Potential for Growth
Bloomberg consensus projections for the 2023 and 2024 future P/E ratios are 12.5x and 11.0x, respectively, significantly below the S&P 500 multiple of around 19x. The peg ratio is also at an all-time low, and I believe that an acceptable growth rate relative to price would be the pre-pandemic average of 3.57, given that strategic projects are pursued and they continue to profit from the international secular e-commerce trend. When compared to rivals, the enterprise value to EBITDA indicator is likewise more attractively valued, with the sector’s 5-year mean at 15.5x EV/EBITDA, reflecting a price of around $105.4 on a cautious basis.
Technically, Paypal stock might be creating a base at $60-$65, but there is a lot of overhead resistance running between $70-$80, where the 50, 100, and 200-day moving averages are located. If this is overcome, I believe a test of the $100 level is possible in the following 12 months. Because of the combination of adequate fundamentals, difficult technicals, and a “show me” growth story, the strategy here would be to use options to maximize the income return by selling upside-covered calls with the goal of not being too disappointed if the shares are called away. While we wait for some clarity regarding management and their strategy, it is conceivable to extract 10-20% in income return by selling upward calls, depending on how active you are in selling these options.
One point of contention with this thesis is that the industry is highly fragmented, with competitors such as Visa (NYSE:V), Block (NYSE:SQ), Stripe, American Express (NYSE:AXP), Mastercard (NYSE:MA), Google Pay (NASDAQ:GOOG), Apple Pay (NASDAQ:AAPL), and others, and there is no long-term sustainable moat that could lead to excess profits. Acquisitions or partnerships that can develop brand loyalty from their customers, which PayPal is now battling with, are common sources of growth. If the new management team behaves similarly to the incumbent and capital is wasted on poor acquisitions or initiatives, the company may experience long-term deterioration and become a value trap in the making.
Another long-term risk is that margins continue to decline as rivals stabilize or increase, resulting in additional operating margin compression. The biggest threat, in my opinion, is the continued growth of Apple and Google Pay’s market dominance. If these profit margins do not improve in comparison to rivals over the following twelve months, it will be evidence that PayPal has entered the value trap category.
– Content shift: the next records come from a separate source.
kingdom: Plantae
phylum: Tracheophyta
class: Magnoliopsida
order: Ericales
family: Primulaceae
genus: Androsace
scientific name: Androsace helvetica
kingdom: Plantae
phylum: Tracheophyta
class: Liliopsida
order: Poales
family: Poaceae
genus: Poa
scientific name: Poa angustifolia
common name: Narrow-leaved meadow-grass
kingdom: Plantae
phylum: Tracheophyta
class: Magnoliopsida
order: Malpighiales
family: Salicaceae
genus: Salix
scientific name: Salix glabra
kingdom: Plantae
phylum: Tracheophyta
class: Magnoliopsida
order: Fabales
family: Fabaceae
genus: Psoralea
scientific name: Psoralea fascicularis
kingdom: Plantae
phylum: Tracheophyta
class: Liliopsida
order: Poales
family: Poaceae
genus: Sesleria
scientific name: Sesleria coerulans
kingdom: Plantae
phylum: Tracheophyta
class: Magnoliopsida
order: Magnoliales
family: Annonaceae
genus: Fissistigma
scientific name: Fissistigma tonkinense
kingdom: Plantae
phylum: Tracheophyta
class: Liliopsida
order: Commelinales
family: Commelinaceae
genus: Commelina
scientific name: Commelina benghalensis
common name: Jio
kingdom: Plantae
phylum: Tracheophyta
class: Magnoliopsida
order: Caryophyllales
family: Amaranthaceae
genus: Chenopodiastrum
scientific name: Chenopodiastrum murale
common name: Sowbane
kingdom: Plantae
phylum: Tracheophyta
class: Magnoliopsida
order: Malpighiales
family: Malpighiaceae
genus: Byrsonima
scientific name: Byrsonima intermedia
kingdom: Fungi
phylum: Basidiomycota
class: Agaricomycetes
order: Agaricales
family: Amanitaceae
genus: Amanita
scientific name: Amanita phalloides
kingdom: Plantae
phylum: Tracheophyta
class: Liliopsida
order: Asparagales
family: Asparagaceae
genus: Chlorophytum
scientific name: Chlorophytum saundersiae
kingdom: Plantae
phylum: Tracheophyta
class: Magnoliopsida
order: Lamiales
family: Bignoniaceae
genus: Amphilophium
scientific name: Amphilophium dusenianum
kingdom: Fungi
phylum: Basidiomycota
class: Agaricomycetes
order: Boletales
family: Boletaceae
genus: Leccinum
Overall, PayPal has significant hurdles, including diminishing profits, market share, new management instability, and a fragmented sector. This, however, gives a chance for the new management to capitalize on, specifically by utilizing their strong balance sheet to build their user base and taking smart leaps in the M&A arena to consolidate their base in the long-term e-commerce trend. I feel we are in a holding pattern while waiting for the new CEO to be selected, which is why I favor an options overwriting approach to earn income premium while we wait.